DNB publishes Statistical Bulletin December 2010

Press release
Date 29 December 2010

Articles: Residential mortgages market: signs of stabilisation?, Dutch external assets on the up, EUR 90 billion in income channelled through Dutch SFIs, Structural statistical differences indicative of quality problems.

Residential mortgages market: signs of stabilisation?

Demand for residential mortgages has dropped in recent years and for a long while mortgage lenders were increasingly reticent to lend. This downward trend now looks to have almost come to a halt. This may be inferred, for one, from the Bank Lending Survey (BLS), a quarterly survey conducted by DNB among eight representative Dutch banks. Having barely decreased in the third quarter of 2010, demand for home loans is expected by banks to stabilise in the final quarter. Judging by this survey, most of the banks interviewed do not seem to plan further tightening of their mortgage credit standards.
The financial crisis had slowed down mortgage market activity in recent years.  However, nowadays the number of new mortgage loans with longer-term fixed interest maturities (of more than 5 years) is on the rise. In terms of both the relationship between the rates applying for the different maturities and the rate level (with rates below 5%) also mortgage rates are showing a historically recognisable development.
 

Dutch external assets on the up

In 2009, the Netherlands saw its net external asset position improve. In the course of that year, the balance of external claims and liabilities rose from EUR 11 billion to just under EUR 100 billion (17 percent of GDP). This largely reflected a (further) 3 percent decline of liabilities to over EUR 2,300 billion. External claims edged up to an ample EUR 2,400 billion. A quarter of this rise was accounted for by a balance of payments current account surplus, while the rest was mainly related to increasing foreign equity and debt paper prices.

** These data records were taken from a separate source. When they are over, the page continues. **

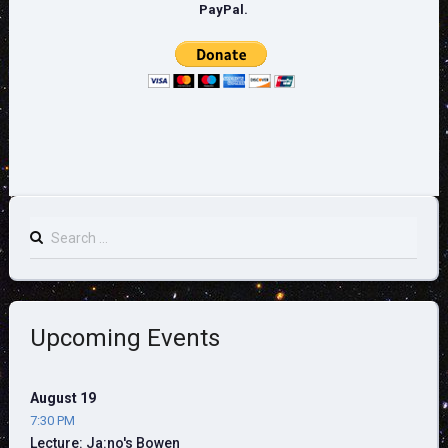
PayPal.
Search
for:
Upcoming Events
August 19
7:30 PM
Lecture: Ja:no's Bowen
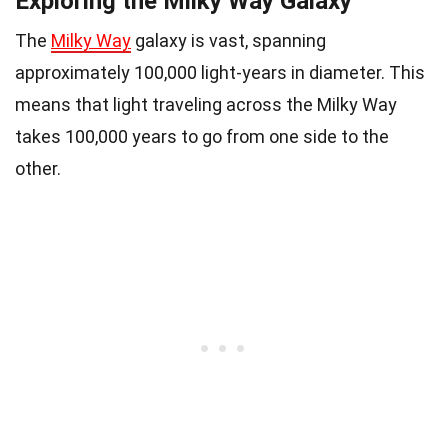
Exploring the Milky Way Galaxy
The
Milky Way
galaxy is vast, spanning
approximately 100,000 light-years in diameter. This
means that light traveling across the Milky Way
takes 100,000 years to go from one side to the
other.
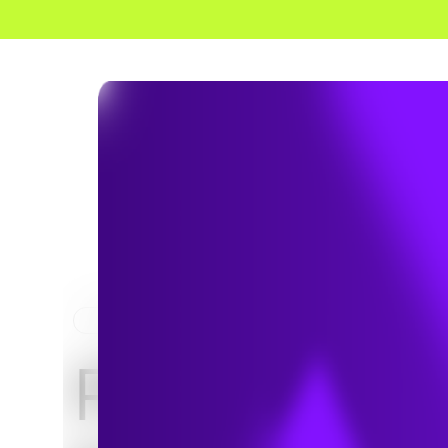
HOME
NEWS & INSIGHTS
PFAS on th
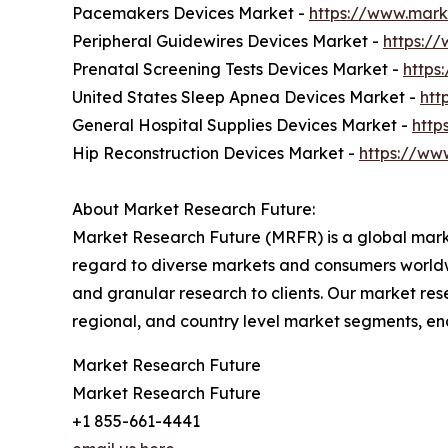
Pacemakers Devices Market -
https://www.mark
Peripheral Guidewires Devices Market -
https:/
Prenatal Screening Tests Devices Market -
https
United States Sleep Apnea Devices Market -
htt
General Hospital Supplies Devices Market -
http
Hip Reconstruction Devices Market -
https://ww
About Market Research Future:
Market Research Future (MRFR) is a global marke
regard to diverse markets and consumers worldwi
and granular research to clients. Our market rese
regional, and country level market segments, en
Market Research Future
Market Research Future
+1 855-661-4441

Dutch foreign investments profited more from rising profits and decreasing uncertainties on the financial markets than investments by non-residents in the Netherlands.

EUR 90 billion in income channelled through Dutch SFIs

Large-scale use is made of Dutch Special Financial Institutions (SFIs) for international financial transactions between foreign group entities. In 2009, such transactions were down (- 12 percent) for the first time in many years. At an average EUR 2,300, however, positions of foreign assets and liabilities remained high, owing, in particular, to direct investments by SFIs, which accounted for no less than three quarters of total foreign direct investments from the Netherlands. In 2009, approximately EUR 90 billion in income was channelled through the Netherlands, with the largest amounts entering the country from Luxembourg (EUR 10 billion) and offshore countries being the chief destination (also EUR 10 billion). In terms of transaction size, especially the United States grew in importance as country of origin and destination. Still a mere 5 percent as recently as in 2005, in 2009 the U.S. share had increased to as much as nearly 30 percent

Structural statistical differences indicative of quality problems

Recently, DNB substantially adjusted the balance of payments figures for 2007-2009. It did so following an improvement project that was successfully completed in 2010. This article provides insight into the background to these revisions, which were necessitated by persistent, so-termed statistical disparities between balance of payments entries and contra-entries (which theoretically ought to be identical). The statistical disparities over the years 2007-2009 were cumulatively reduced by more than EUR 100 billion.